Poland’s deputy foreign minister, Szymon Szynkowski vel Sęk, announced the acceptance of von Loringhoven on Monday. While commenting on the nomination, he referred to the challenges ahead of the new ambassador.
Szynkowski vel Sęk pointed out that an important element of dialogue with Poland’s German partners must be attention to Poland’s sensitivity about the issue of the crimes of the Second World War which remain an open wound for Polish national identity.
“Healing the wound is even more difficult if we consider that attempts are made to falsify history and a lack of complete vindication of crimes.
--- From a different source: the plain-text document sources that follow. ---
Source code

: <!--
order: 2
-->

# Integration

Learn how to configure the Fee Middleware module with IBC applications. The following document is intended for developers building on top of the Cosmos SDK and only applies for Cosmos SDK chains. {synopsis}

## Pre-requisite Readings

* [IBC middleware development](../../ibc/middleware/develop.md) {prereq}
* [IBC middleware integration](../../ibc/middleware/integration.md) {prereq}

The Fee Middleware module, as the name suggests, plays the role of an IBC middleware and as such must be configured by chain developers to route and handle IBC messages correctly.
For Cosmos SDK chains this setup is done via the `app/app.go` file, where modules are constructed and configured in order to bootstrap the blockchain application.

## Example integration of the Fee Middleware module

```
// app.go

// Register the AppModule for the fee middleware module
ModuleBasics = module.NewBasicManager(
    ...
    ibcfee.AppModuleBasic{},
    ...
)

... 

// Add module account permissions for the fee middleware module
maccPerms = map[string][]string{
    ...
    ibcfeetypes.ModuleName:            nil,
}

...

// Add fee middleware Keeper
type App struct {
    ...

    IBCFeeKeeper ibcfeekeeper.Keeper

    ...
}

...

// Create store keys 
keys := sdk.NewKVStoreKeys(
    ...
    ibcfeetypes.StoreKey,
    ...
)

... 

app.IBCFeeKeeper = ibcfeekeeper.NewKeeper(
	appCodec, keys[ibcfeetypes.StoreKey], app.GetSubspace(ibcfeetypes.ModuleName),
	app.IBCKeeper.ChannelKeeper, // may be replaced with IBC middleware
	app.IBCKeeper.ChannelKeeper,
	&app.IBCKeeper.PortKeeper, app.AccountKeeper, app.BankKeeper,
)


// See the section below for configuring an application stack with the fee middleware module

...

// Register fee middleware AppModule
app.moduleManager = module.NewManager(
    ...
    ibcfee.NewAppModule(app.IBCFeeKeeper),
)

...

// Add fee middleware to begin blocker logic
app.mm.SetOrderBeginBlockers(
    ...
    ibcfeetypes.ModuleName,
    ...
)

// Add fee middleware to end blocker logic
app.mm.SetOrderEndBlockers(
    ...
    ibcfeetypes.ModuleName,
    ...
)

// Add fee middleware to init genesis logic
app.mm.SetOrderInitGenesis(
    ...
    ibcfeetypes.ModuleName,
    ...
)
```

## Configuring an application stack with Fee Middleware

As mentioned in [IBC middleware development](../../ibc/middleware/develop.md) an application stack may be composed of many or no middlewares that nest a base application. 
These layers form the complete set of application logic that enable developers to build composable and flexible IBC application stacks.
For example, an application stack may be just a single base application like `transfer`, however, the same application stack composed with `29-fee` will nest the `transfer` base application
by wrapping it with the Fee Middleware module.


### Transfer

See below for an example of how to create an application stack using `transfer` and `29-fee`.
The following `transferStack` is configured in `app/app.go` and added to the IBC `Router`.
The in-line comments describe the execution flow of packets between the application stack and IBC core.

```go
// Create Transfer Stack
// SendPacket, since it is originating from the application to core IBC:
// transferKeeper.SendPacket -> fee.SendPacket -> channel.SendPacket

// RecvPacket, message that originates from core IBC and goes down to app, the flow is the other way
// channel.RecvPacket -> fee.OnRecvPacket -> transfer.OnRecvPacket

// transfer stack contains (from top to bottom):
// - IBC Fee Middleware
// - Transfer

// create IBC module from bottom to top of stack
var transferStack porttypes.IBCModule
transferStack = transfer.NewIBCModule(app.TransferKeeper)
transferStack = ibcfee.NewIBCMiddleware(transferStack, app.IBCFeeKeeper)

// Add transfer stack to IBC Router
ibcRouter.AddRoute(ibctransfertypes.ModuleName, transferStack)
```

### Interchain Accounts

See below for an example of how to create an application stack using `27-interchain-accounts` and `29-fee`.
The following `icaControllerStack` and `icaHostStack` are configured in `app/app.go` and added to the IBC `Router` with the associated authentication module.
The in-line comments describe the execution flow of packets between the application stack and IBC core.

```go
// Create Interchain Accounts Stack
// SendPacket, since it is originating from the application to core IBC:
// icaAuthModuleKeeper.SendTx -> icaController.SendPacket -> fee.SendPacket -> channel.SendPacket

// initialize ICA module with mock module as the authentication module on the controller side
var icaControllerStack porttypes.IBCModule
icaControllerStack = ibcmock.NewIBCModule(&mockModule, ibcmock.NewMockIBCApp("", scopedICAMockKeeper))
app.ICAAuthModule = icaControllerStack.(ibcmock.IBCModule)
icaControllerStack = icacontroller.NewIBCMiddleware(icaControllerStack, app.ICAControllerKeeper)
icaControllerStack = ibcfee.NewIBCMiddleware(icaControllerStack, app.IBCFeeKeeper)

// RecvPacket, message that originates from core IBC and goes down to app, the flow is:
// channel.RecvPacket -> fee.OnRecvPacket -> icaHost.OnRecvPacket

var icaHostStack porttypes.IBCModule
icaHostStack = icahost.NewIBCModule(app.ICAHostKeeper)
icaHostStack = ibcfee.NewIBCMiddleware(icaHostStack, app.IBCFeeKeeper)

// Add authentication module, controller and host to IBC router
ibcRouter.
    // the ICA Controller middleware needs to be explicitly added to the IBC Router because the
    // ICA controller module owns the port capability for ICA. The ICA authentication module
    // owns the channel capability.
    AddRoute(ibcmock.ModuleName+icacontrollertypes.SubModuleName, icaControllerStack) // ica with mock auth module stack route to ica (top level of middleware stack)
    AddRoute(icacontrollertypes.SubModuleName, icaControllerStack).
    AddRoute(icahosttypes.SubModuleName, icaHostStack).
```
In this context, the approach of Germany and German politicians is crucial,” the minister said.
Szynkowski vel Sęk added that historical issues are the most sensitive part of Polish-German relations and are a challenge for any German representative, especially the ambassador.
He emphasized that because Poland was the country most harmed during the Second World War, it has a right to expect complete admission to fault and truthfulness in the name of unity from Germany.
“Today we know, after several talks with our German partners, that the future ambassador is aware of the fundamental meaning of this issue for Poland, and he is prepared to personally engage in promoting knowledge concerning the Second World War among public opinion,” the deputy foreign minister said.
Szynkowski vel Sęk believes that mutual understanding of these historic issues gives the new ambassador an unprecedented chance to make the right steps in the direction of an authentic and historic unity between Poland and Germany.
The nomination of Arndt von Loringhoven had caused controversy, as the future ambassador’s father, Bernd Freytag von Loringhoven had been a high ranking Wehrmacht officer and one of Hitler’s aides.